Snap is pulling Gen Z shopping out of the feed and into the group chat

The news: Snap is pitching Snapchat as Gen Z’s new shopping influence loop, where products move from discovery to purchase through private chats, peer validation, and AR try-ons—not public feeds, per AdAge.

Its argument is simple—Gen Z doesn’t buy alone. They discover products, screenshot them, send them to friends, and wait for their Inner Circle to weigh in before moving from curiosity to checkout.

The timing for Snap’s commerce expansion is calculated. We forecast Snapchat’s US ad revenues will climb to $2.36 billion in 2027 after growth cools slightly in 2026—it remains to be seen if social commerce will boost those revenues.

“For this generation, commerce is a shared act driven by trusted relationships within their immediate community,” Alexandria Sumner, Snap’s senior director of marketing for the Americas, told AdAge. “Retailers must adapt to a model where influence moves peer to peer in real time.”

The challenge: Snap’s pitch is clear. The path to purchase on the platform runs through private conversations, peer approval, and interactive formats like augmented reality (AR). But while Gen Z may be chatting about future purchases on Snap, how likely is it that they’d want to buy from there?

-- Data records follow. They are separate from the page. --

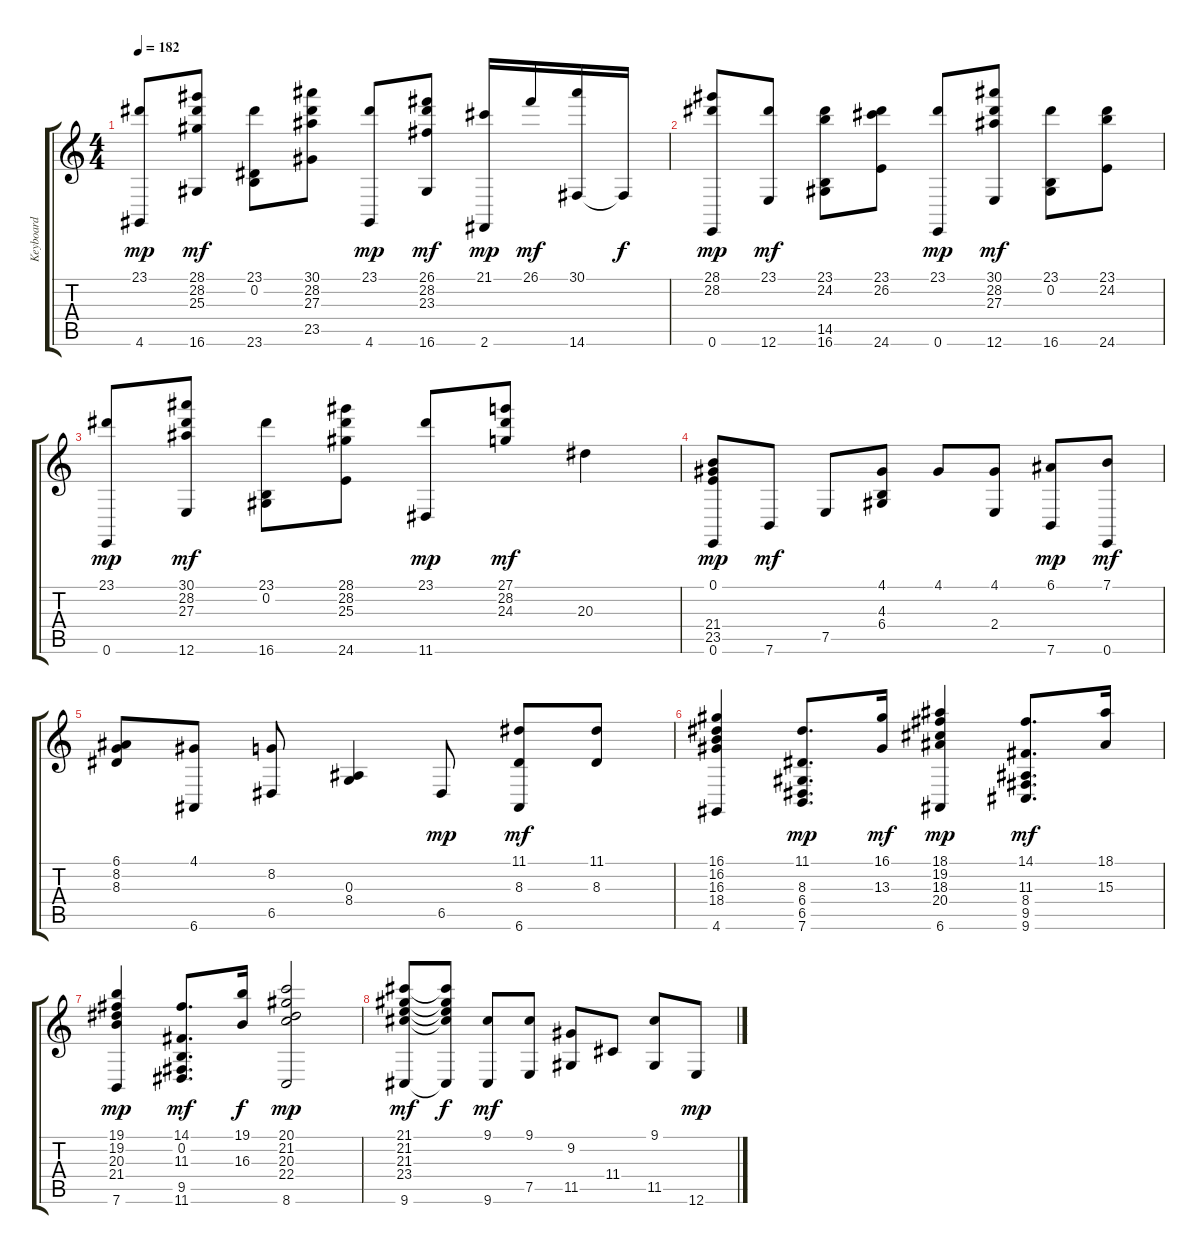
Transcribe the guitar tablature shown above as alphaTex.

\track ("Keyboard" "Keyboard") {instrument acousticgrandpiano}
\staff {score tabs}
\tuning (E4 B3 G3 D3 A2 E2) {hide}
\ts (4 4)
\tempo 182
\clef g2
\ks c
(23.1 4.6).8{dy mp} (28.1 28.2 25.3 16.6).8{dy mf} (23.1 0.2 23.6).8 (30.1 28.2 27.3 23.5).8 (23.1 4.6).8{dy mp} (26.1 28.2 23.3 16.6).8{dy mf} (21.1 2.6).16{dy mp} 26.1.16{dy mf} (30.1 14.6).16 14.6{t}.16{dy f} |
(28.1 28.2 0.6).8{dy mp} (23.1 12.6).8{dy mf} (23.1 24.2 14.5 16.6).8 (23.1 26.2 24.6).8 (23.1 0.6).8{dy mp} (30.1 28.2 27.3 12.6).8{dy mf} (23.1 0.2 16.6).8 (23.1 24.2 24.6).8 |
(23.1 0.6).8{dy mp} (30.1 28.2 27.3 12.6).8{dy mf} (23.1 0.2 16.6).8 (28.1 28.2 25.3 24.6).8 (23.1 11.6).8{dy mp} (27.1 28.2 24.3).8{dy mf} 20.3.4 |
(0.1 21.4 23.5 0.6).8{dy mp} 7.6.8{dy mf} 7.5.8 (4.1 4.3 6.4).8 4.1.8 (4.1 2.4).8 (6.1 7.6).8{dy mp} (7.1 0.6).8{dy mf} |
(6.1 8.2 8.3).8 (4.1 6.6).8 (8.2 6.5).8 (0.3 8.4).4 6.5.8{dy mp} (11.1 8.3 6.6).8{dy mf} (11.1 8.3).8 |
(16.1 16.2 16.3 18.4 4.6).4 (11.1 8.3 6.4 6.5 7.6).8{d dy mp} (16.1 13.3).16{dy mf} (18.1 19.2 18.3 20.4 6.6).4{dy mp} (14.1 11.3 8.4 9.5 9.6).8{d dy mf} (18.1 15.3).16 |
(19.1 19.2 20.3 21.4 7.6).4{dy mp} (14.1 0.2 11.3 9.5 11.6).8{d dy mf} (19.1 16.3).16{dy f} (20.1 21.2 20.3 22.4 8.6).2{dy mp} |
(21.1 21.2 21.3 23.4 9.6).8{dy mf} (21.1{t} 21.2{t} 21.3{t} 23.4{t} 9.6{t}).8{dy f} (9.1 9.6).8{dy mf} (9.1 7.5).8 (9.2 11.5).8 11.4.8 (9.1 11.5).8 12.6.8{dy mp}
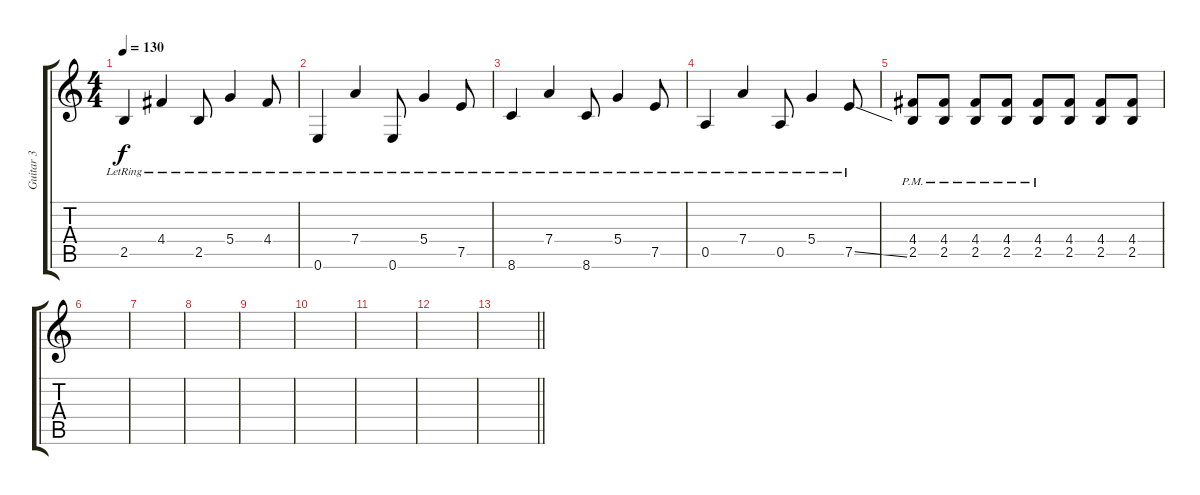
\track ("Guitar 3" "Guitar 3") {instrument distortionguitar}
\staff {score tabs}
\tuning (E4 B3 G3 D3 A2 E2) {hide}
\ts (4 4)
\tempo 130
\clef g2
\ks c
2.5{lr}.4{dy f} 4.4{lr}.4 2.5{lr}.8 5.4{lr}.4 4.4{lr}.8 |
0.6{lr}.4{volume 16} 7.4{lr}.4 0.6{lr}.8 5.4{lr}.4 7.5{lr}.8 |
8.6{lr}.4 7.4{lr}.4 8.6{lr}.8 5.4{lr}.4 7.5{lr}.8 |
0.5{lr}.4 7.4{lr}.4 0.5{lr}.8 5.4{lr}.4 7.5{ss lr}.8 |
(4.4{pm} 2.5{pm}).8 (4.4{pm} 2.5{pm}).8 (4.4{pm} 2.5{pm}).8 (4.4{pm} 2.5{pm}).8 (4.4{pm} 2.5{pm}).8 (4.4 2.5).8 (4.4 2.5).8 (4.4 2.5).8 |
|
|
|
|
|
|
|
\barLineRight lightlight
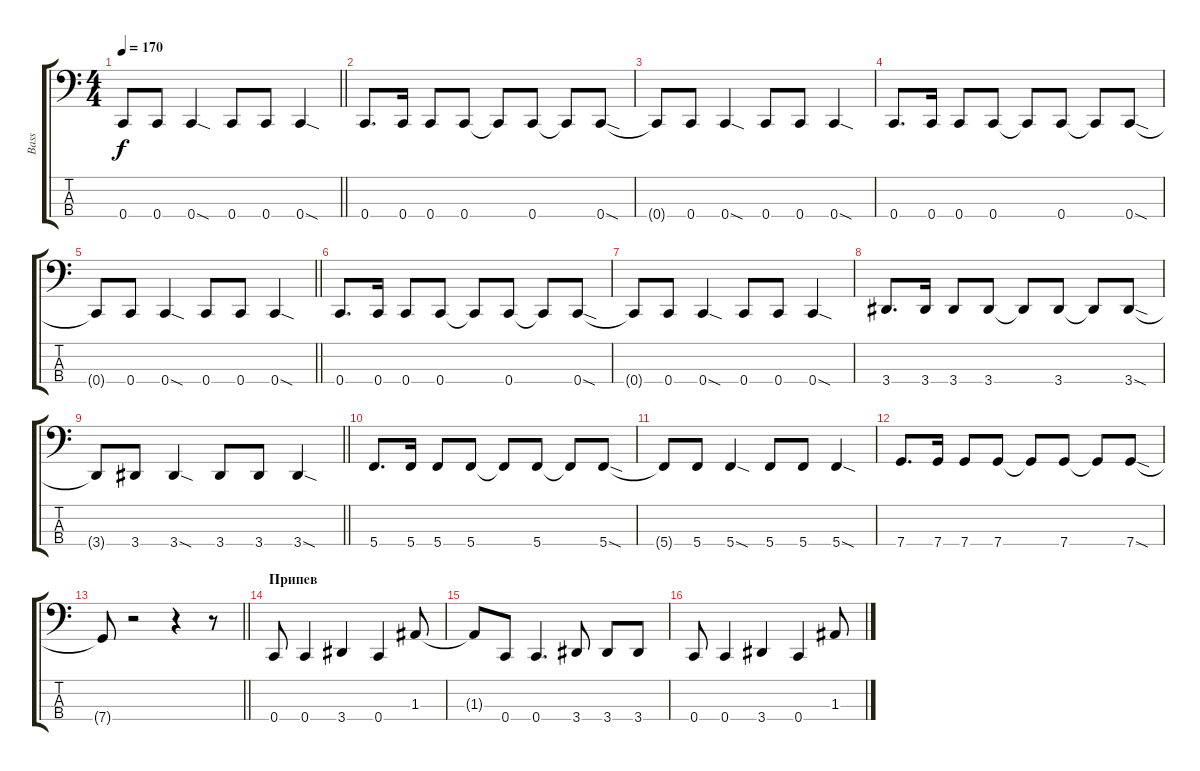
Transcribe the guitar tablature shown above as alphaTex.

\track ("Bass" "Bass") {instrument electricbassfinger}
\staff {score tabs}
\tuning (G2 D2 A1 C1) {hide}
\ts (4 4)
\tempo 170
\clef f4
\barLineRight lightlight
\ks c
0.4{t}.8{dy f} 0.4.8 0.4{sod}.4 0.4.8 0.4.8 0.4{sod}.4 |
0.4.8{d} 0.4.16 0.4.8 0.4.8 0.4{t}.8 0.4.8 0.4{t}.8 0.4{sod}.8 |
0.4{t}.8 0.4.8 0.4{sod}.4 0.4.8 0.4.8 0.4{sod}.4 |
0.4.8{d} 0.4.16 0.4.8 0.4.8 0.4{t}.8 0.4.8 0.4{t}.8 0.4{sod}.8 |
\barLineRight lightlight
0.4{t}.8 0.4.8 0.4{sod}.4 0.4.8 0.4.8 0.4{sod}.4 |
0.4.8{d} 0.4.16 0.4.8 0.4.8 0.4{t}.8 0.4.8 0.4{t}.8 0.4{sod}.8 |
0.4{t}.8 0.4.8 0.4{sod}.4 0.4.8 0.4.8 0.4{sod}.4 |
3.4.8{d} 3.4.16 3.4.8 3.4.8 3.4{t}.8 3.4.8 3.4{t}.8 3.4{sod}.8 |
\barLineRight lightlight
3.4{t}.8 3.4.8 3.4{sod}.4 3.4.8 3.4.8 3.4{sod}.4 |
5.4.8{d} 5.4.16 5.4.8 5.4.8 5.4{t}.8 5.4.8 5.4{t}.8 5.4{sod}.8 |
5.4{t}.8 5.4.8 5.4{sod}.4 5.4.8 5.4.8 5.4{sod}.4 |
7.4.8{d} 7.4.16 7.4.8 7.4.8 7.4{t}.8 7.4.8 7.4{t}.8 7.4{sod}.8 |
\barLineRight lightlight
7.4{t}.8 r.2 r.4 r.8 |
\section ("" "Припев")
0.4.8 0.4.4 3.4.4 0.4.4 1.3.8 |
1.3{t}.8 0.4.8 0.4.4{d} 3.4.8 3.4.8 3.4.8 |
0.4.8 0.4.4 3.4.4 0.4.4 1.3.8
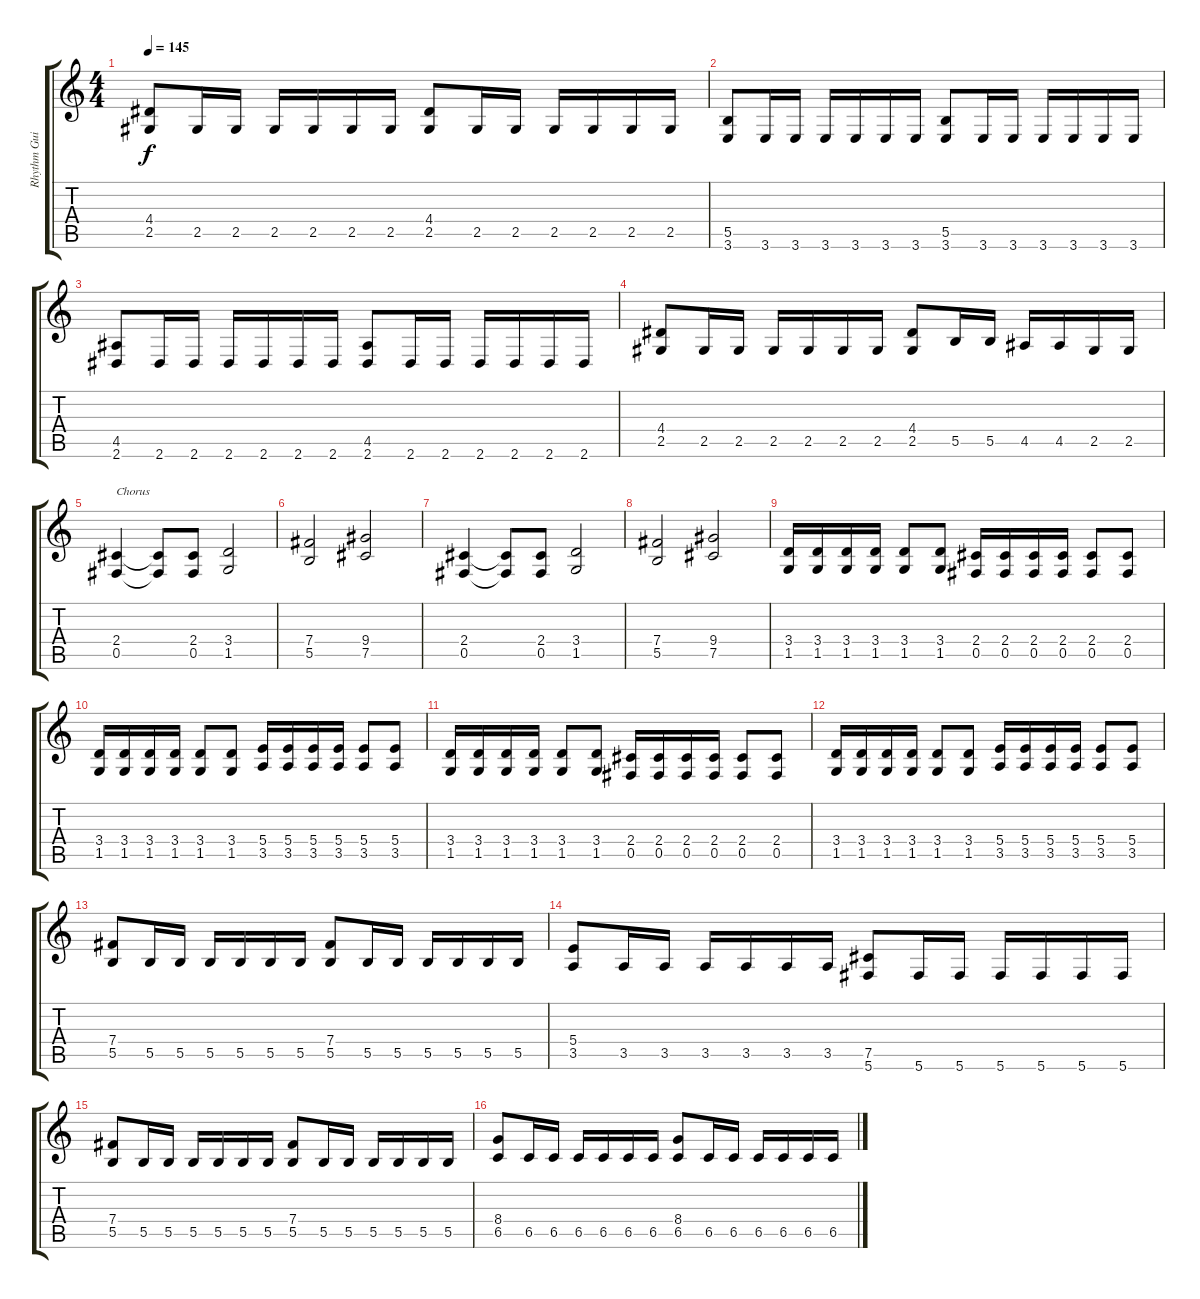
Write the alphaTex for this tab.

\track ("Rhythm Guitar" "Rhythm Gui") {instrument distortionguitar}
\staff {score tabs}
\tuning (Db4 Ab3 E3 B2 Gb2 Db2) {hide}
\ts (4 4)
\tempo 145
\clef g2
\ks c
(4.4 2.5).8{dy f} 2.5.16 2.5.16 2.5.16 2.5.16 2.5.16 2.5.16 (4.4 2.5).8 2.5.16 2.5.16 2.5.16 2.5.16 2.5.16 2.5.16 |
(5.5 3.6).8 3.6.16 3.6.16 3.6.16 3.6.16 3.6.16 3.6.16 (5.5 3.6).8 3.6.16 3.6.16 3.6.16 3.6.16 3.6.16 3.6.16 |
(4.5 2.6).8 2.6.16 2.6.16 2.6.16 2.6.16 2.6.16 2.6.16 (4.5 2.6).8 2.6.16 2.6.16 2.6.16 2.6.16 2.6.16 2.6.16 |
(4.4 2.5).8 2.5.16 2.5.16 2.5.16 2.5.16 2.5.16 2.5.16 (4.4 2.5).8 5.5.16 5.5.16 4.5.16 4.5.16 2.5.16 2.5.16 |
(2.4 0.5).4{txt "Chorus"} (2.4{t} 0.5{t}).8 (2.4 0.5).8 (3.4 1.5).2 |
(7.4 5.5).2 (9.4 7.5).2 |
(2.4 0.5).4 (2.4{t} 0.5{t}).8 (2.4 0.5).8 (3.4 1.5).2 |
(7.4 5.5).2 (9.4 7.5).2 |
(3.4 1.5).16 (3.4 1.5).16 (3.4 1.5).16 (3.4 1.5).16 (3.4 1.5).8 (3.4 1.5).8 (2.4 0.5).16 (2.4 0.5).16 (2.4 0.5).16 (2.4 0.5).16 (2.4 0.5).8 (2.4 0.5).8 |
(3.4 1.5).16 (3.4 1.5).16 (3.4 1.5).16 (3.4 1.5).16 (3.4 1.5).8 (3.4 1.5).8 (5.4 3.5).16 (5.4 3.5).16 (5.4 3.5).16 (5.4 3.5).16 (5.4 3.5).8 (5.4 3.5).8 |
(3.4 1.5).16 (3.4 1.5).16 (3.4 1.5).16 (3.4 1.5).16 (3.4 1.5).8 (3.4 1.5).8 (2.4 0.5).16 (2.4 0.5).16 (2.4 0.5).16 (2.4 0.5).16 (2.4 0.5).8 (2.4 0.5).8 |
(3.4 1.5).16 (3.4 1.5).16 (3.4 1.5).16 (3.4 1.5).16 (3.4 1.5).8 (3.4 1.5).8 (5.4 3.5).16 (5.4 3.5).16 (5.4 3.5).16 (5.4 3.5).16 (5.4 3.5).8 (5.4 3.5).8 |
(7.4 5.5).8 5.5.16 5.5.16 5.5.16 5.5.16 5.5.16 5.5.16 (7.4 5.5).8 5.5.16 5.5.16 5.5.16 5.5.16 5.5.16 5.5.16 |
(5.4 3.5).8 3.5.16 3.5.16 3.5.16 3.5.16 3.5.16 3.5.16 (7.5 5.6).8 5.6.16 5.6.16 5.6.16 5.6.16 5.6.16 5.6.16 |
(7.4 5.5).8 5.5.16 5.5.16 5.5.16 5.5.16 5.5.16 5.5.16 (7.4 5.5).8 5.5.16 5.5.16 5.5.16 5.5.16 5.5.16 5.5.16 |
(8.4 6.5).8 6.5.16 6.5.16 6.5.16 6.5.16 6.5.16 6.5.16 (8.4 6.5).8 6.5.16 6.5.16 6.5.16 6.5.16 6.5.16 6.5.16
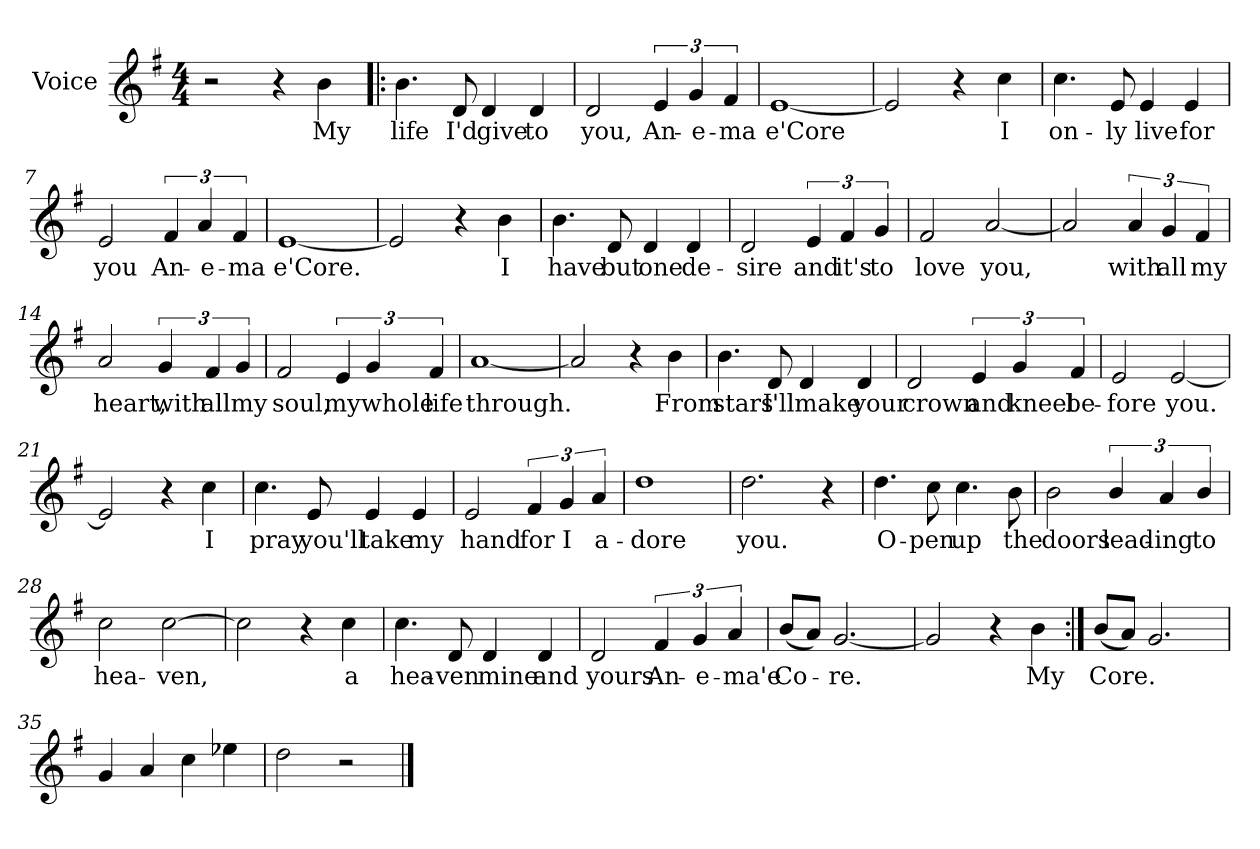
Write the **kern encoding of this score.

**kern	**text
*part1	*part1
*staff1	*staff1
*I"Voice	*
*clefG2	*
*k[f#]	*
*G:	*
*M4/4	*
=1	=1
2r	.
4r	.
4b\	My
=2!|:	=2!|:
4.b\	life
8d/	I'd
4d/	give
4d/	to
=3	=3
2d/	you,
6e/	An-
6g/	-e-
6f#/	-ma
=4	=4
[1e	e'Core
=5	=5
2e/]	.
4r	.
4cc\	I
=6	=6
4.cc\	on-
8e/	-ly
4e/	live
4e/	for
!!LO:LB:g=z
=7	=7
2e/	you
6f#/	An-
6a/	-e-
6f#/	-ma
=8	=8
[1e	e'Core.
=9	=9
2e/]	.
4r	.
4b\	I
=10	=10
4.b\	have
8d/	but
4d/	one
4d/	de-
=11	=11
2d/	-sire
6e/	and
6f#/	it's
6g/	to
!!LO:LB:g=z
=12	=12
2f#/	love
[2a/	you,
=13	=13
2a/]	.
6a/	with
6g/	all
6f#/	my
=14	=14
2a/	heart,
6g/	with
6f#/	all
6g/	my
=15	=15
2f#/	soul,
6e/	my
6g/	whole
6f#/	life
=16	=16
[1a	through.
!!LO:LB:g=z
=17	=17
2a/]	.
4r	.
4b\	From
=18	=18
4.b\	stars
8d/	I'll
4d/	make
4d/	your
=19	=19
2d/	crown
6e/	and
6g/	kneel
6f#/	be-
=20	=20
2e/	-fore
[2e/	you.
=21	=21
2e/]	.
4r	.
4cc\	I
!!LO:LB:g=z
=22	=22
4.cc\	pray
8e/	you'll
4e/	take
4e/	my
=23	=23
2e/	hand
6f#/	for
6g/	I
6a/	a-
=24	=24
1dd	-dore
=25	=25
2.dd\	you.
4r	.
=26	=26
4.dd\	O-
8cc\	-pen
4.cc\	up
8b\	the
!!LO:LB:g=z
=27	=27
2b\	doors
6b/	lead-
6a/	-ing
6b/	to
=28	=28
2cc\	hea-
[2cc\	-ven,
=29	=29
2cc\]	.
4r	.
4cc\	a
=30	=30
4.cc\	hea-
8d/	-ven
4d/	mine
4d/	and
!!LO:LB:g=z
=31	=31
2d/	yours
6f#/	An-
6g/	-e-
6a/	-ma'e
=32	=32
(8b/L	Co-
8a/J)	.
[2.g/	-re.
=33	=33
2g/]	.
4r	.
4b\	My
=34:|!	=34:|!
(8b/L	Core.
8a/J)	.
2.g/	.
=35	=35
4g/	.
4a/	.
4cc\	.
4ee-X\	.
=36	=36
2dd\	.
2r	.
==	==
*-	*-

  • Snap’s core use case is private conversation, not browsing storefronts or checking out in-app, which makes this push look like either smart Gen Z alignment or a desperate bid for relevance as retail budgets tighten. 
  • For advertisers, the key question is simple: Does Inner Circle sharing drive measurable lift or is it just a better narrative?

Implications for brands: Snap’s social commerce play is worth testing because it matches how Gen Z actually decides what to buy: privately, with screenshots, chat feedback, and quick validation from friends.

But even if Snap creates new retail ad inventory, executing it won’t be automatic since brands will need fresh creative, new measurements that capture “invisible” chat-driven influence, and tighter links between discovery, store visits, and actual sales.